Last week I visited a good friend who is serving time in the city detention center for a bad decision. The weight of his words as he was describing his stay in the jail sits heavy on my mind. "Ryan, nobody sees me here. We get herded around like cattle to slaughter. I’m just a number and nobody knows my name.”
At the end of our 30 minutes of assigned time I did my best to deliberately look into his eyes and call him by his name, but the implications of his words unsettled me and serve as a poignant reminder during this Lenten season.
The jailers have a job to do. Their very occupation is to display authority and power without much of a priority on seeing and valuing the basic humanity of those they've been placed in charge of.
Sadly, this normative lack of consideration and critical reflection isn’t just a brutal characteristic of correctional facility workers. The reality is the same can be said for most of us within the privileged Christian middle-class matrix.
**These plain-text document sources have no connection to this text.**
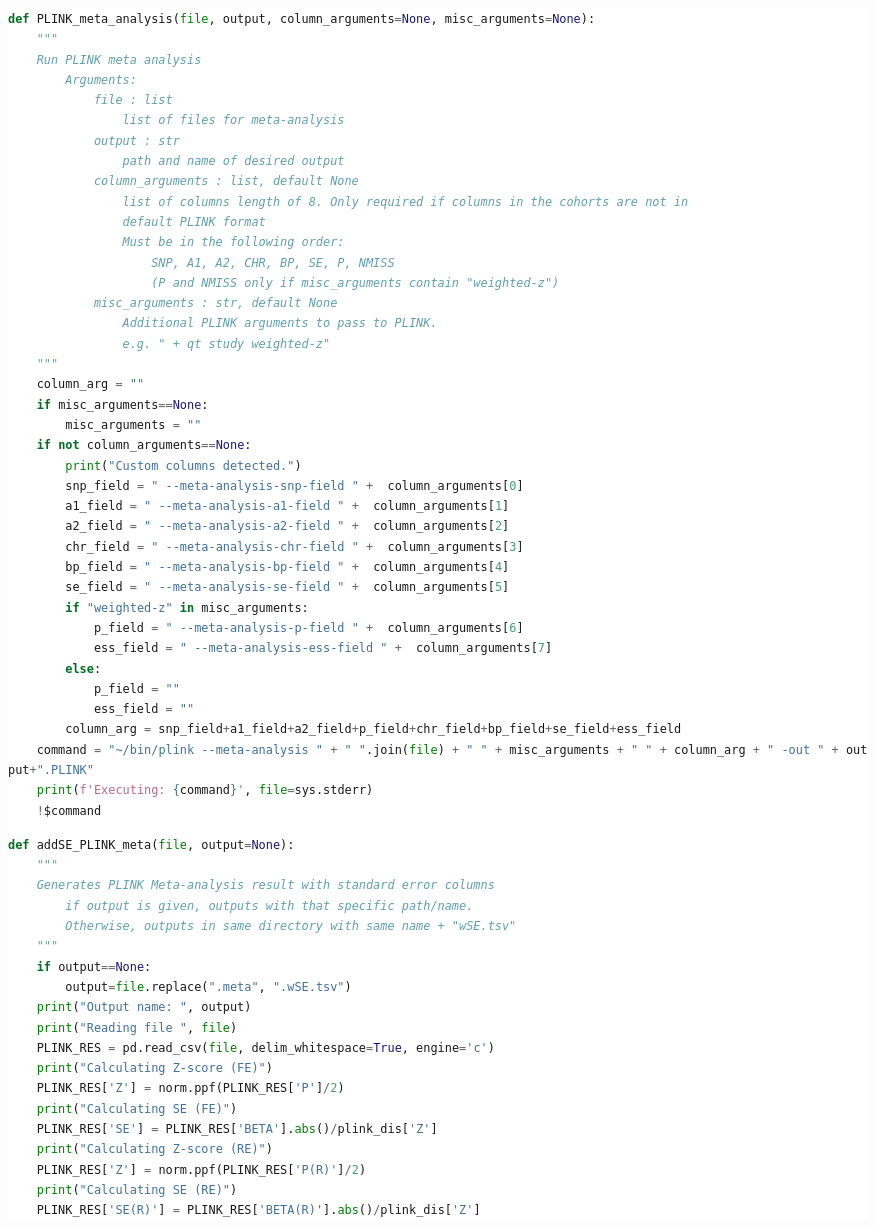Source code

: 
```python
def PLINK_meta_analysis(file, output, column_arguments=None, misc_arguments=None):
    """
    Run PLINK meta analysis
        Arguments:
            file : list
                list of files for meta-analysis
            output : str
                path and name of desired output
            column_arguments : list, default None
                list of columns length of 8. Only required if columns in the cohorts are not in
                default PLINK format
                Must be in the following order:
                    SNP, A1, A2, CHR, BP, SE, P, NMISS
                    (P and NMISS only if misc_arguments contain "weighted-z")
            misc_arguments : str, default None
                Additional PLINK arguments to pass to PLINK.
                e.g. " + qt study weighted-z"
    """
    column_arg = ""
    if misc_arguments==None:
        misc_arguments = ""
    if not column_arguments==None:
        print("Custom columns detected.")
        snp_field = " --meta-analysis-snp-field " +  column_arguments[0]
        a1_field = " --meta-analysis-a1-field " +  column_arguments[1]
        a2_field = " --meta-analysis-a2-field " +  column_arguments[2]
        chr_field = " --meta-analysis-chr-field " +  column_arguments[3]
        bp_field = " --meta-analysis-bp-field " +  column_arguments[4]
        se_field = " --meta-analysis-se-field " +  column_arguments[5]
        if "weighted-z" in misc_arguments:
            p_field = " --meta-analysis-p-field " +  column_arguments[6]
            ess_field = " --meta-analysis-ess-field " +  column_arguments[7]
        else:
            p_field = ""
            ess_field = ""
        column_arg = snp_field+a1_field+a2_field+p_field+chr_field+bp_field+se_field+ess_field
    command = "~/bin/plink --meta-analysis " + " ".join(file) + " " + misc_arguments + " " + column_arg + " -out " + output+".PLINK"
    print(f'Executing: {command}', file=sys.stderr)
    !$command
```


```python
def addSE_PLINK_meta(file, output=None):
    """
    Generates PLINK Meta-analysis result with standard error columns
        if output is given, outputs with that specific path/name.
        Otherwise, outputs in same directory with same name + "wSE.tsv"
    """
    if output==None:
        output=file.replace(".meta", ".wSE.tsv")
    print("Output name: ", output)
    print("Reading file ", file)
    PLINK_RES = pd.read_csv(file, delim_whitespace=True, engine='c')
    print("Calculating Z-score (FE)")
    PLINK_RES['Z'] = norm.ppf(PLINK_RES['P']/2)
    print("Calculating SE (FE)")
    PLINK_RES['SE'] = PLINK_RES['BETA'].abs()/plink_dis['Z']
    print("Calculating Z-score (RE)")
    PLINK_RES['Z'] = norm.ppf(PLINK_RES['P(R)']/2)
    print("Calculating SE (RE)")
    PLINK_RES['SE(R)'] = PLINK_RES['BETA(R)'].abs()/plink_dis['Z']
```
The truth? I become so accustomed to filling the gas tank, meeting a friend for coffee, and stopping on my way home at the market for an avocado that I easily overlook the fact that these daily mundane activities of mine that I unconsciously feel entitled to make up a lifestyle of a privileged minority. The very expectations and feelings of entitlement within my lifestyle of privilege become toxins that lead to my blindness and prevent me from truly seeing my marginalized brothers and sisters.